Given text —
####

Dictionary release policy

James H jamesrhester at gmail.com
Fri Jan 6 04:06:55 GMT 2023


Dear COMCIFS,

I've initiated our very first release process from Github over at
https://github.com/COMCIFS/cif_core/issues/317. Hopefully this first
attempt will iron out some kinks and address some of Brian's comments in
the process. Feel free to follow along on Github. Those of you on the
cif_core or ccp4 mailing lists will be advised that a release is pending at
some point.

all the best,
James.

On Thu, 27 Oct 2022 at 23:15, Brian McMahon via comcifs <comcifs at iucr.org>
wrote:

> James
>
> This seems like a reasonable proposal.
>
> Peter MR responded with a comment on versioning, and there is some
> discussion on the github site, which looks fine to me:
>
> https://github.com/COMCIFS/comcifs.github.io/blob/master/accepted/dictionary_development_practices.md
>
> I see some further general discussion on the GitHub page that James
> references, and make the following remarks in response to that.
>
> Antanas asked 'One thing that should be further specified is which one
> of the multiple dictionary locations (GitHub, IUCr website, Zenodo,
> etc.) should be regarded as the original one and reflected in the
> dictionary URL', to which James replied 'My idea on URLs is that we
> should mint a DOI for the dictionary and use the dx.doi URL for the
> URL in the dictionary'.
>
> I think that's probably the right long-term decision, but the idea of
> dictionary DOI registration has been hovering around for a while, and
> is not necessarily an easy solution to implement, because of the
> requirements to characterise the registration with appropriate
> metadata. What's 'appropriate' is well defined by CrossRef for
> journal articles, but less clear-cut for other digital object types.
> Note that, strictly, DOI is an identifier only; the dx.doi.org
> resolver is a particular mechanism implemented by CrossRef, and
> it's making the resolvers work that requires well-defined metadata
> characterising the registered digital object. As a purist I'm not
> happy that CrossRef insists that DOIs should be cited with the
> resolver URL.

####

Dataset content —

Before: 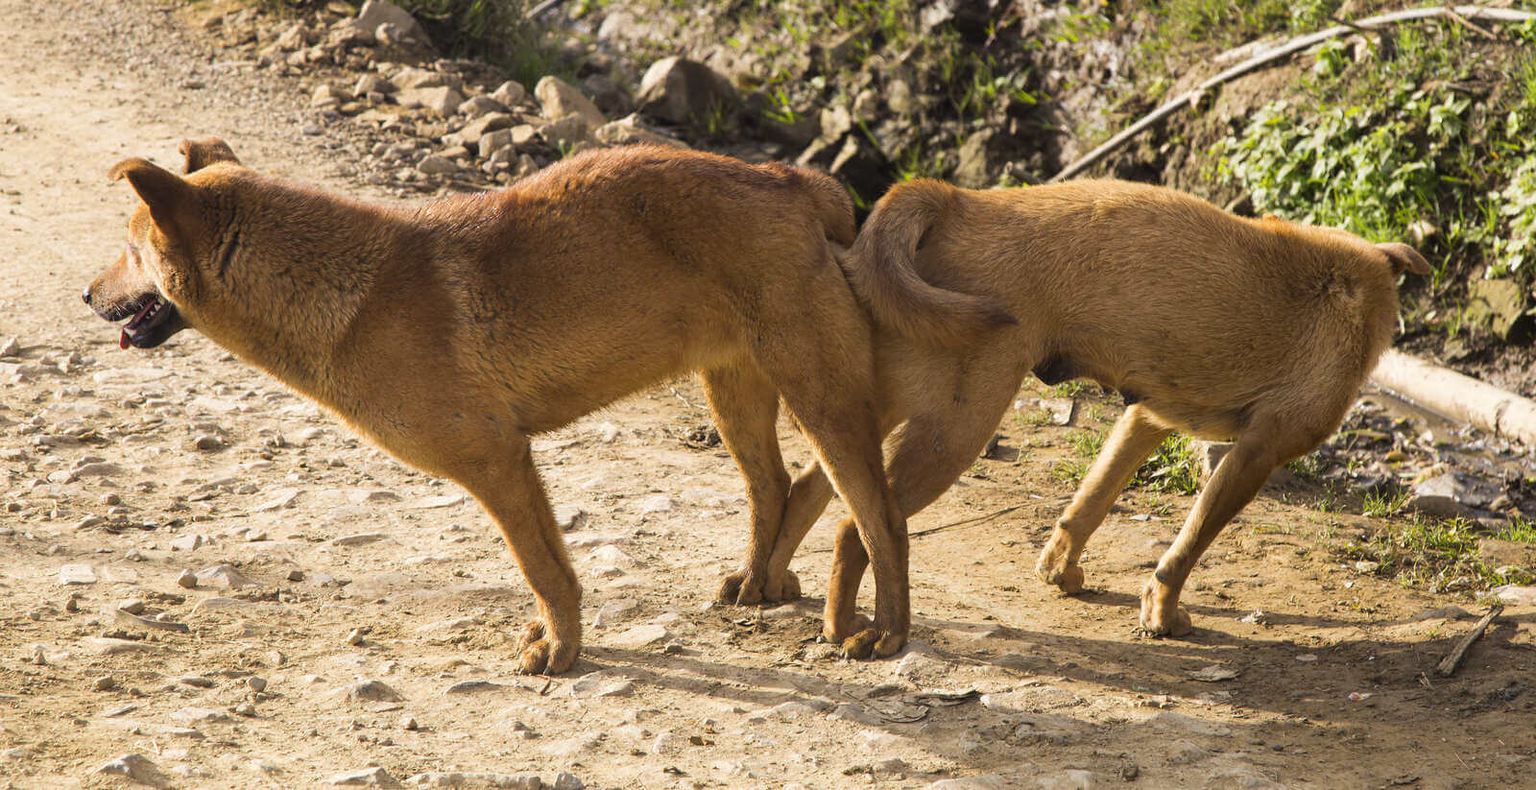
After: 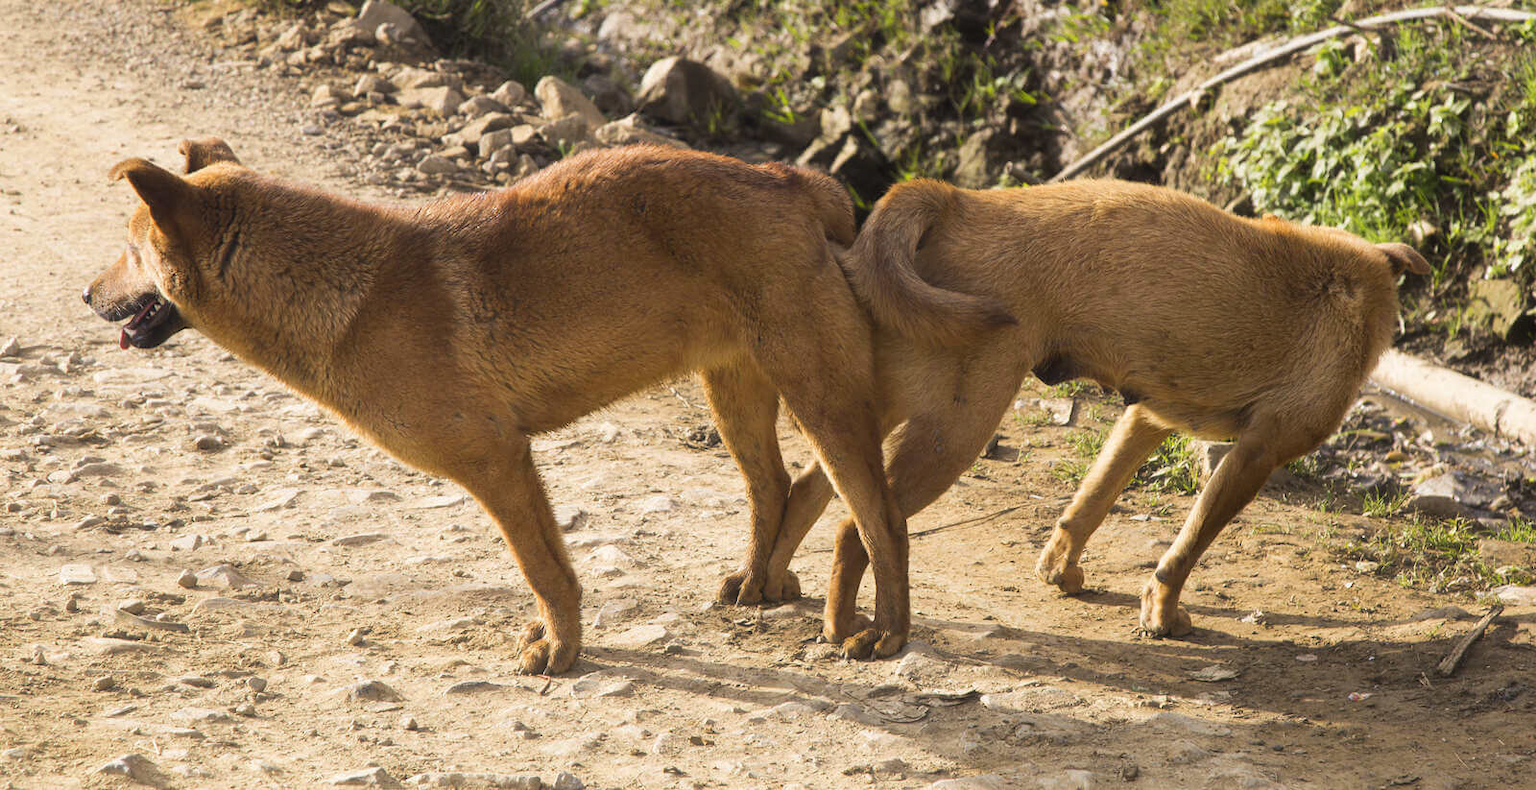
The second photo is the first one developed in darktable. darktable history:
haze removal: strength -0.061, compatibility mode true, adaptive false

####

Required work —
• a. In the dictionary release policy thread, what did James propose to use for the URL in the dictionary?
• b. Extend the dictionary release policy thread onward from its final sentence.

Answers to the exercise —
• a. A dx.doi URL from a DOI minted for the dictionary.

• b.
>
> In answer to Antanas' question about the preferred dictionary
> location, I would certainly prefer that canonical approved dictionaries
> are attributed to the IUCr. But currently the dictionary register
> contains URLs that use the ftp scheme, e.g.
>
>    data_validation_dictionaries
>      loop_
>        _cifdic_dictionary.name
>        _cifdic_dictionary.version
>        _cifdic_dictionary.DDL_compliance
>        _cifdic_dictionary.reserved_prefix
>        _cifdic_dictionary.date
>        _cifdic_dictionary.URL
>        _cifdic_dictionary.description
>
>    ######################################################################
>    # COMCIFS approved dictionaries                                      #
>    ######################################################################
>      cif_core.dic    .    1.4.1   .    .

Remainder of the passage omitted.